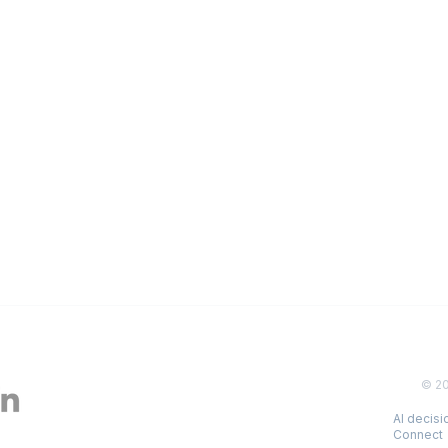
© 2
AI decis
Connect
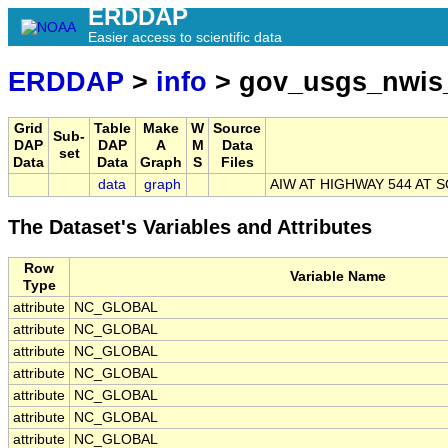
ERDDAP
Easier access to scientific data
ERDDAP
>
info
> gov_usgs_nwis
Grid
Table
Make
W
Source
Sub-
DAP
DAP
A
M
Data
set
Data
Data
Graph
S
Files
data
graph
AIW AT HIGHWAY 544 AT 
The Dataset's Variables and Attributes
Row
Variable Name
Type
attribute
NC_GLOBAL
attribute
NC_GLOBAL
attribute
NC_GLOBAL
attribute
NC_GLOBAL
attribute
NC_GLOBAL
attribute
NC_GLOBAL
attribute
NC_GLOBAL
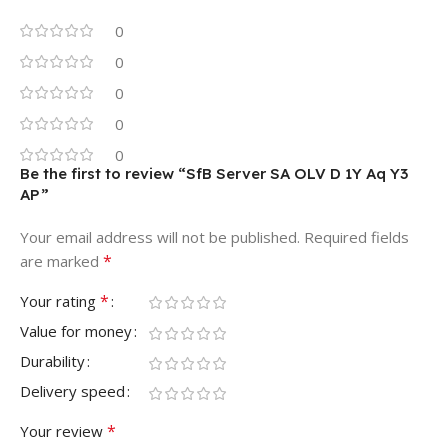
0
0
0
0
0
Be the first to review “SfB Server SA OLV D 1Y Aq Y3
AP”
Your email address will not be published.
Required fields
*
are marked
*
Your rating
Value for money
Durability
Delivery speed
*
Your review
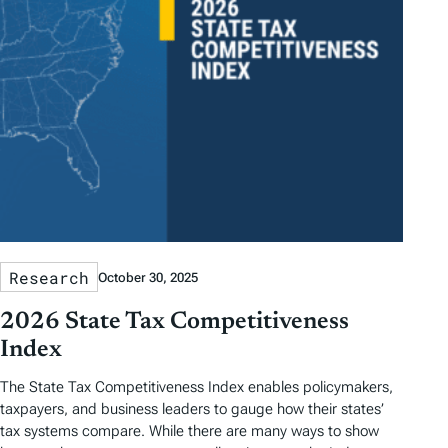
Research
October 30, 2025
2026 State Tax Competitiveness
Index
The State Tax Competitiveness Index enables policymakers,
taxpayers, and business leaders to gauge how their states’
tax systems compare. While there are many ways to show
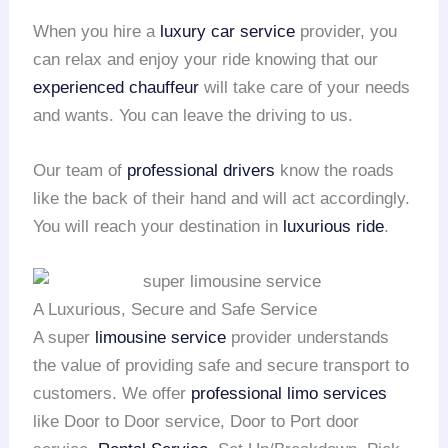
When you hire a
luxury car service
provider, you
can relax and enjoy your ride knowing that our
experienced chauffeur
will take care of your needs
and wants. You can leave the driving to us.
Our team of
professional drivers
know the roads
like the back of their hand and will act accordingly.
You will reach your destination in
luxurious ride
.
A Luxurious, Secure and Safe Service
A super
limousine service
provider understands
the value of providing safe and secure transport to
customers. We offer
professional limo services
like Door to Door service, Door to Port door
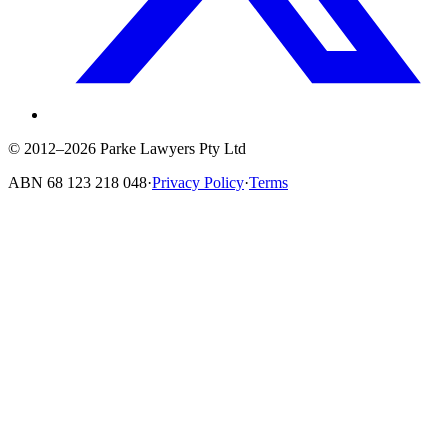
© 2012–2026 Parke Lawyers Pty Ltd
ABN
68 123 218 048
·
Privacy Policy
·
Terms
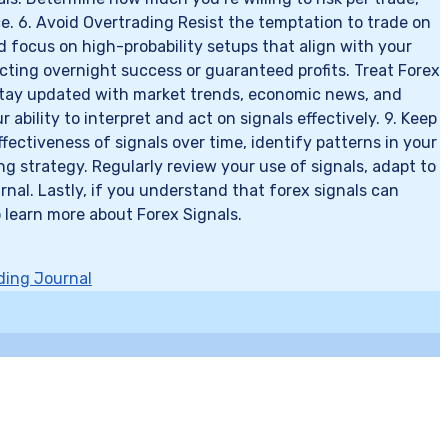
nce. 6. Avoid Overtrading Resist the temptation to trade on
d focus on high-probability setups that align with your
pecting overnight success or guaranteed profits. Treat Forex
f Stay updated with market trends, economic news, and
ility to interpret and act on signals effectively. 9. Keep
ectiveness of signals over time, identify patterns in your
g strategy. Regularly review your use of signals, adapt to
al. Lastly, if you understand that forex signals can
 learn more about Forex Signals.
ding Journal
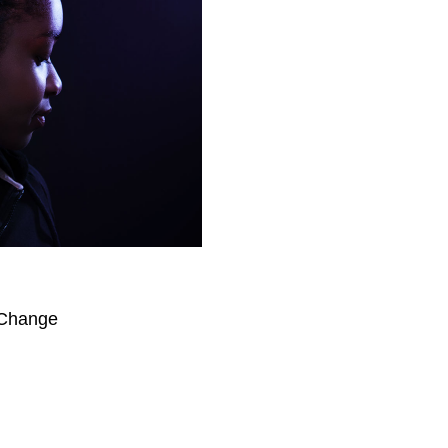
 Change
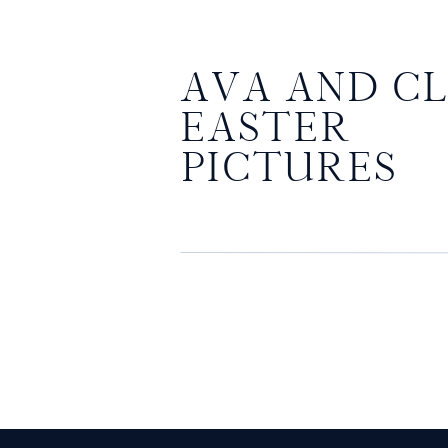
AVA AND CL
EASTER
PICTURES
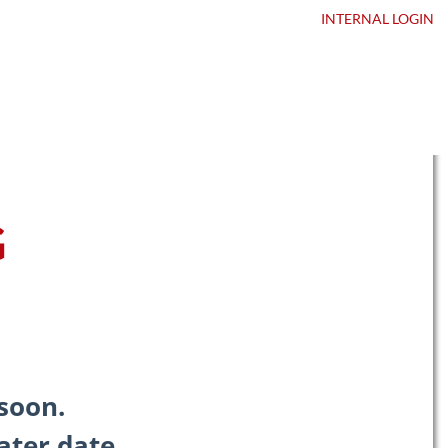
ntact Us
DEALER LOGIN
INTERNAL
LOGIN
G
soon.
ater date.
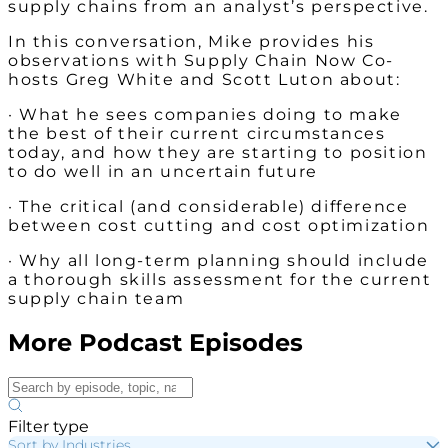
supply chains from an analyst’s perspective.
In this conversation, Mike provides his
observations with Supply Chain Now Co-
hosts Greg White and Scott Luton about:
· What he sees companies doing to make
the best of their current circumstances
today, and how they are starting to position
to do well in an uncertain future
· The critical (and considerable) difference
between cost cutting and cost optimization
· Why all long-term planning should include
a thorough skills assessment for the current
supply chain team
More Podcast Episodes
Filter type
Sort by Industries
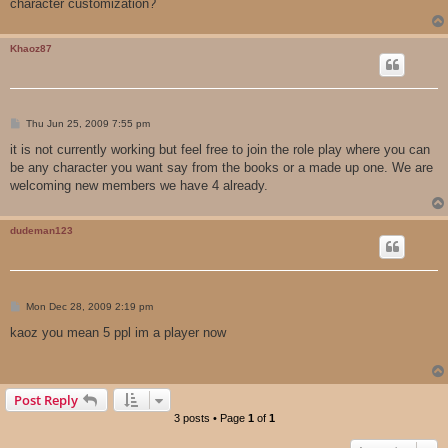
character customization?
Khaoz87
P
Thu Jun 25, 2009 7:55 pm
o
s
it is not currently working but feel free to join the role play where you can
t
be any character you want say from the books or a made up one. We are
welcoming new members we have 4 already.
dudeman123
P
Mon Dec 28, 2009 2:19 pm
o
s
kaoz you mean 5 ppl im a player now
t
Post Reply
3 posts • Page
1
of
1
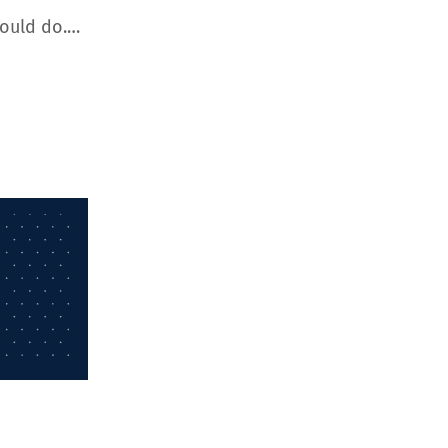
hould do.…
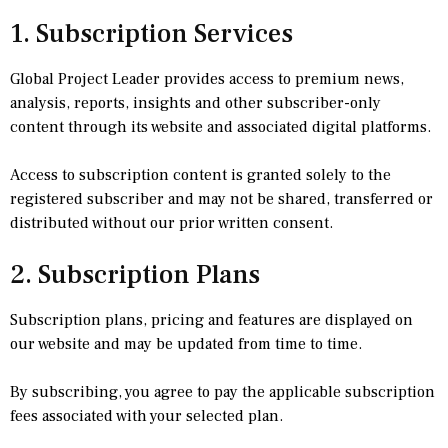
1. Subscription Services
Global Project Leader provides access to premium news,
analysis, reports, insights and other subscriber-only
content through its website and associated digital platforms.
Access to subscription content is granted solely to the
registered subscriber and may not be shared, transferred or
distributed without our prior written consent.
2. Subscription Plans
Subscription plans, pricing and features are displayed on
our website and may be updated from time to time.
By subscribing, you agree to pay the applicable subscription
fees associated with your selected plan.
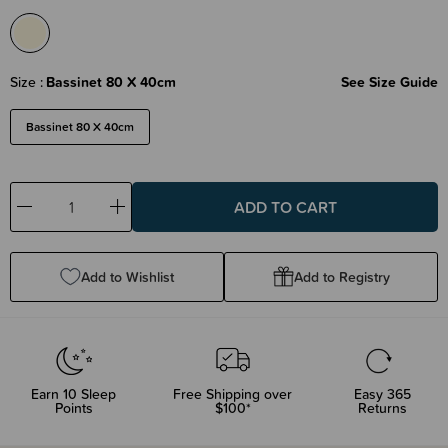
Size
Bassinet 80 X 40cm
See Size Guide
Bassinet 80 X 40cm
Decrease
Increase
Quantity:
Quantity:
Add to Wishlist
Add to Registry
Earn
10
Sleep
Free Shipping over
Easy 365
Points
$100*
Returns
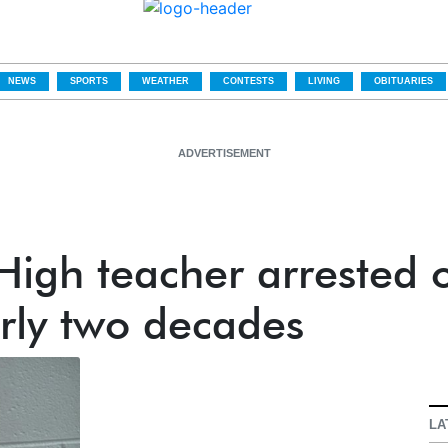
NEWS
SPORTS
WEATHER
CONTESTS
LIVING
OBITUARIES
ADVERTISEMENT
igh teacher arrested 
rly two decades
LA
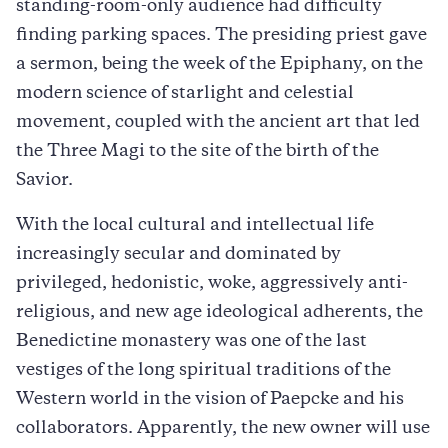
standing-room-only audience had difficulty
finding parking spaces. The presiding priest gave
a sermon, being the week of the Epiphany, on the
modern science of starlight and celestial
movement, coupled with the ancient art that led
the Three Magi to the site of the birth of the
Savior.
With the local cultural and intellectual life
increasingly secular and dominated by
privileged, hedonistic, woke, aggressively anti-
religious, and new age ideological adherents, the
Benedictine monastery was one of the last
vestiges of the long spiritual traditions of the
Western world in the vision of Paepcke and his
collaborators. Apparently, the new owner will use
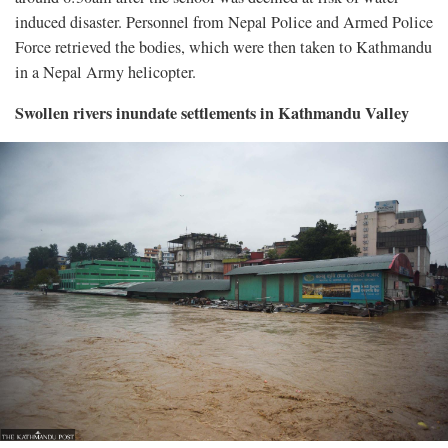
induced disaster. Personnel from Nepal Police and Armed Police
Force retrieved the bodies, which were then taken to Kathmandu
in a Nepal Army helicopter.
Swollen rivers inundate settlements in Kathmandu Valley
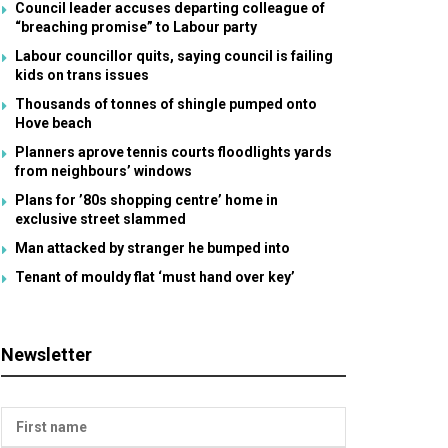
Council leader accuses departing colleague of
“breaching promise” to Labour party
Labour councillor quits, saying council is failing
kids on trans issues
Thousands of tonnes of shingle pumped onto
Hove beach
Planners aprove tennis courts floodlights yards
from neighbours’ windows
Plans for ’80s shopping centre’ home in
exclusive street slammed
Man attacked by stranger he bumped into
Tenant of mouldy flat ‘must hand over key’
Newsletter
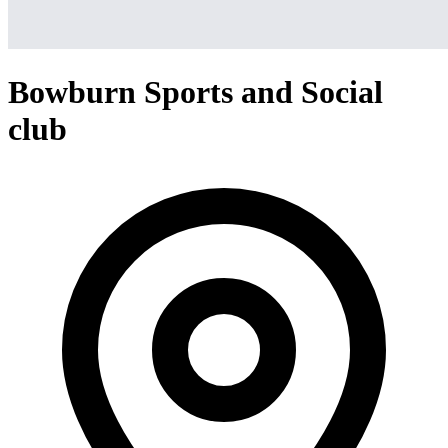
Bowburn Sports and Social
club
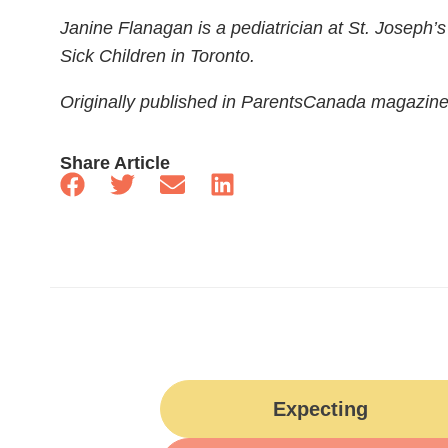
Janine Flanagan is a pediatrician at St. Joseph’
Sick Children in Toronto.
Originally published in ParentsCanada magazin
Share Article
Expecting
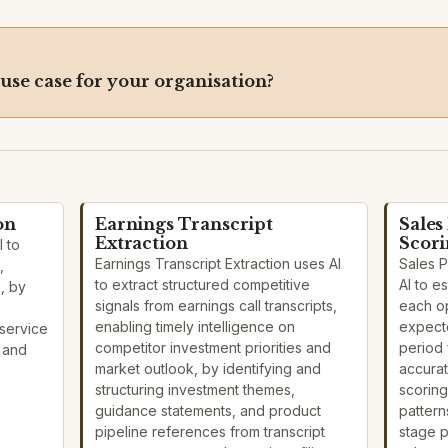
 use case for your organisation?
on
Earnings Transcript
Sales
Extraction
Scor
I to
Earnings Transcript Extraction uses AI
Sales 
,
to extract structured competitive
AI to e
n, by
signals from earnings call transcripts,
each o
enabling timely intelligence on
expecte
service
competitor investment priorities and
period 
s and
market outlook, by identifying and
accurat
structuring investment themes,
scoring
guidance statements, and product
pattern
pipeline references from transcript
stage 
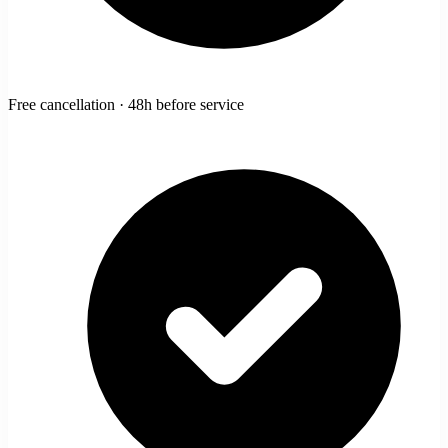
Free cancellation · 48h before service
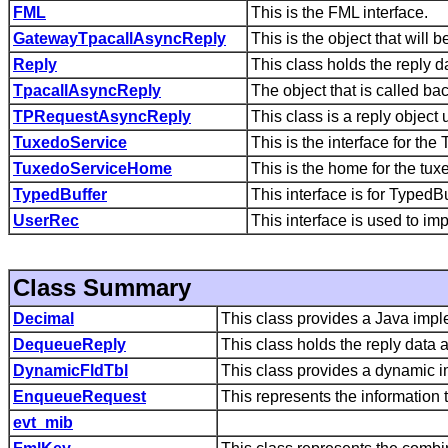
FML
This is the FML interface.
GatewayTpacallAsyncReply
This is the object that will
Reply
This class holds the reply d
TpacallAsyncReply
The object that is called b
TPRequestAsyncReply
This class is a reply obje
TuxedoService
This is the interface for th
TuxedoServiceHome
This is the home for the tu
TypedBuffer
This interface is for TypedBu
UserRec
This interface is used to im
Class Summary
Decimal
This class provides a Java impl
DequeueReply
This class holds the reply data 
DynamicFldTbl
This class provides a dynamic im
EnqueueRequest
This represents the informatio
evt_mib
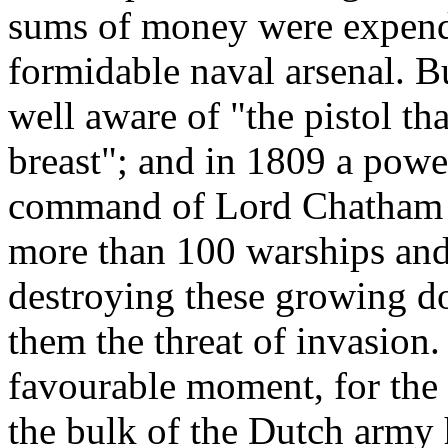
sums of money were expend
formidable naval arsenal. B
well aware of "the pistol t
breast"; and in 1809 a powe
command of Lord Chatham w
more than 100 warships and 
destroying these growing d
them the threat of invasion.
favourable moment, for the 
the bulk of the Dutch army h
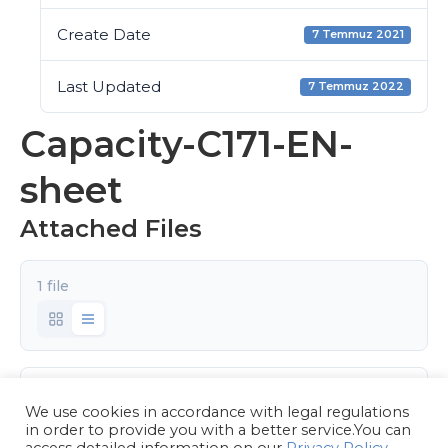
Create Date
7 Temmuz 2021
Last Updated
7 Temmuz 2022
Capacity-C171-EN-
sheet
Attached Files
1 file
Capacity-C171-EN.pdf
We use cookies in accordance with legal regulations
6.62 MB
in order to provide you with a better service.You can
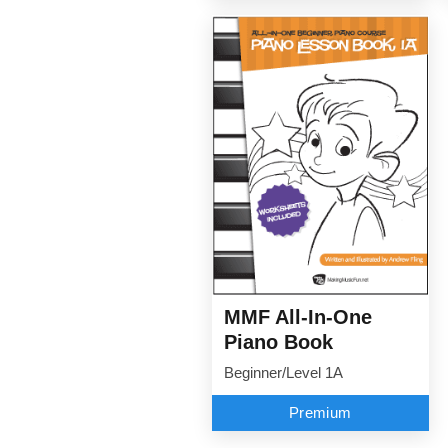
MMF All-In-One
Piano Book
Beginner/Level 1A
Premium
· · · · ·
How to complete this task —
A word-for-word copy of the listing is needed, with no pictures in it.

Written reply —
© 2
AI decis
Connect
ERDDAP
Easier access to scientific data
ERDDAP
>
info
> gov_usgs_nwis
Grid
Table
Make
W
Source
Sub-
DAP
DAP
A
M
Data
set
Data
Data
Graph
S
Files
data
graph
AIW AT HIGHWAY 544 AT 
The Dataset's Variables and Attributes
Row
Variable Name
Type
attribute
NC_GLOBAL
attribute
NC_GLOBAL
attribute
NC_GLOBAL
attribute
NC_GLOBAL
attribute
NC_GLOBAL
attribute
NC_GLOBAL
attribute
NC_GLOBAL
0
0
0
0
0
Be the first to review “SfB Server SA OLV D 1Y Aq Y3
AP”
Your email address will not be published.
Required fields
*
are marked
*
Your rating
Value for money
Durability
Delivery speed
*
Your review
Research
October 30, 2025
2026 State Tax Competitiveness
Index
The State Tax Competitiveness Index enables policymakers,
taxpayers, and business leaders to gauge how their states’
tax systems compare. While there are many ways to show
When you hire a
luxury car service
provider, you
can relax and enjoy your ride knowing that our
experienced chauffeur
will take care of your needs
and wants. You can leave the driving to us.
Our team of
professional drivers
know the roads
like the back of their hand and will act accordingly.
You will reach your destination in
luxurious ride
.
A Luxurious, Secure and Safe Service
A super
limousine service
provider understands
the value of providing safe and secure transport to
customers. We offer
professional limo services
like Door to Door service, Door to Port door
© 2012–2026 Parke Lawyers Pty Ltd
ABN
68 123 218 048
·
Privacy Policy
·
Terms
nce. 6. Avoid Overtrading Resist the temptation to trade on
d focus on high-probability setups that align with your
pecting overnight success or guaranteed profits. Treat Forex
f Stay updated with market trends, economic news, and
ility to interpret and act on signals effectively. 9. Keep
ectiveness of signals over time, identify patterns in your
g strategy. Regularly review your use of signals, adapt to
al. Lastly, if you understand that forex signals can
 learn more about Forex Signals.
ding Journal
 Change
AVA AND CL
EASTER
PICTURES
ntact Us
DEALER LOGIN
INTERNAL
LOGIN
G
soon.
ater date.
supply chains from an analyst’s perspective.
In this conversation, Mike provides his
observations with Supply Chain Now Co-
hosts Greg White and Scott Luton about:
· What he sees companies doing to make
the best of their current circumstances
today, and how they are starting to position
to do well in an uncertain future
· The critical (and considerable) difference
between cost cutting and cost optimization
· Why all long-term planning should include
a thorough skills assessment for the current
supply chain team
More Podcast Episodes
Filter type
Sort by Industries
character customization?
Khaoz87
P
Thu Jun 25, 2009 7:55 pm
o
s
it is not currently working but feel free to join the role play where you can
t
be any character you want say from the books or a made up one. We are
welcoming new members we have 4 already.
dudeman123
P
Mon Dec 28, 2009 2:19 pm
o
s
kaoz you mean 5 ppl im a player now
t
Post Reply
3 posts • Page
1
of
1
hould do.…
1. Subscription Services
Global Project Leader provides access to premium news,
analysis, reports, insights and other subscriber-only
content through its website and associated digital platforms.
Access to subscription content is granted solely to the
registered subscriber and may not be shared, transferred or
distributed without our prior written consent.
2. Subscription Plans
Subscription plans, pricing and features are displayed on
our website and may be updated from time to time.
By subscribing, you agree to pay the applicable subscription
fees associated with your selected plan.
Size
Bassinet 80 X 40cm
See Size Guide
Bassinet 80 X 40cm
Decrease
Increase
Quantity:
Quantity:
Add to Wishlist
Add to Registry
Earn
10
Sleep
Free Shipping over
Easy 365
Points
$100*
Returns
NEWS
SPORTS
WEATHER
CONTESTS
LIVING
OBITUARIES
ADVERTISEMENT
igh teacher arrested 
rly two decades
LA
standing-room-only audience had difficulty
finding parking spaces. The presiding priest gave
a sermon, being the week of the Epiphany, on the
modern science of starlight and celestial
movement, coupled with the ancient art that led
the Three Magi to the site of the birth of the
Savior.
With the local cultural and intellectual life
increasingly secular and dominated by
privileged, hedonistic, woke, aggressively anti-
religious, and new age ideological adherents, the
Benedictine monastery was one of the last
vestiges of the long spiritual traditions of the
Western world in the vision of Paepcke and his
collaborators. Apparently, the new owner will use
induced disaster. Personnel from Nepal Police and Armed Police
Force retrieved the bodies, which were then taken to Kathmandu
in a Nepal Army helicopter.
Swollen rivers inundate settlements in Kathmandu Valley
Council leader accuses departing colleague of
“breaching promise” to Labour party
Labour councillor quits, saying council is failing
kids on trans issues
Thousands of tonnes of shingle pumped onto
Hove beach
Planners aprove tennis courts floodlights yards
from neighbours’ windows
Plans for ’80s shopping centre’ home in
exclusive street slammed
Man attacked by stranger he bumped into
Tenant of mouldy flat ‘must hand over key’
Newsletter
Bowburn Sports and Social
club
Janine Flanagan is a pediatrician at St. Joseph’
Sick Children in Toronto.
Originally published in ParentsCanada magazin
Share Article
Expecting
 use case for your organisation?
on
Earnings Transcript
Sales
Extraction
Scor
I to
Earnings Transcript Extraction uses AI
Sales 
,
to extract structured competitive
AI to e
n, by
signals from earnings call transcripts,
each o
enabling timely intelligence on
expecte
service
competitor investment priorities and
period 
s and
market outlook, by identifying and
accurat
structuring investment themes,
scoring
guidance statements, and product
pattern
pipeline references from transcript
stage 
Free cancellation · 48h before service
FML
This is the FML interface.
GatewayTpacallAsyncReply
This is the object that will
Reply
This class holds the reply d
TpacallAsyncReply
The object that is called b
TPRequestAsyncReply
This class is a reply obje
TuxedoService
This is the interface for th
TuxedoServiceHome
This is the home for the tu
TypedBuffer
This interface is for TypedBu
UserRec
This interface is used to im
Class Summary
Decimal
This class provides a Java impl
DequeueReply
This class holds the reply data 
DynamicFldTbl
This class provides a dynamic im
EnqueueRequest
This represents the informatio
evt_mib
sums of money were expend
formidable naval arsenal. B
well aware of "the pistol t
breast"; and in 1809 a powe
command of Lord Chatham w
more than 100 warships and 
destroying these growing d
them the threat of invasion.
favourable moment, for the 
the bulk of the Dutch army h
Create Date
7 Temmuz 2021
Last Updated
7 Temmuz 2022
Capacity-C171-EN-
sheet
Attached Files
1 file
Capacity-C171-EN.pdf
We use cookies in accordance with legal regulations
6.62 MB
in order to provide you with a better service.You can
MMF All-In-One
Piano Book
Beginner/Level 1A
Premium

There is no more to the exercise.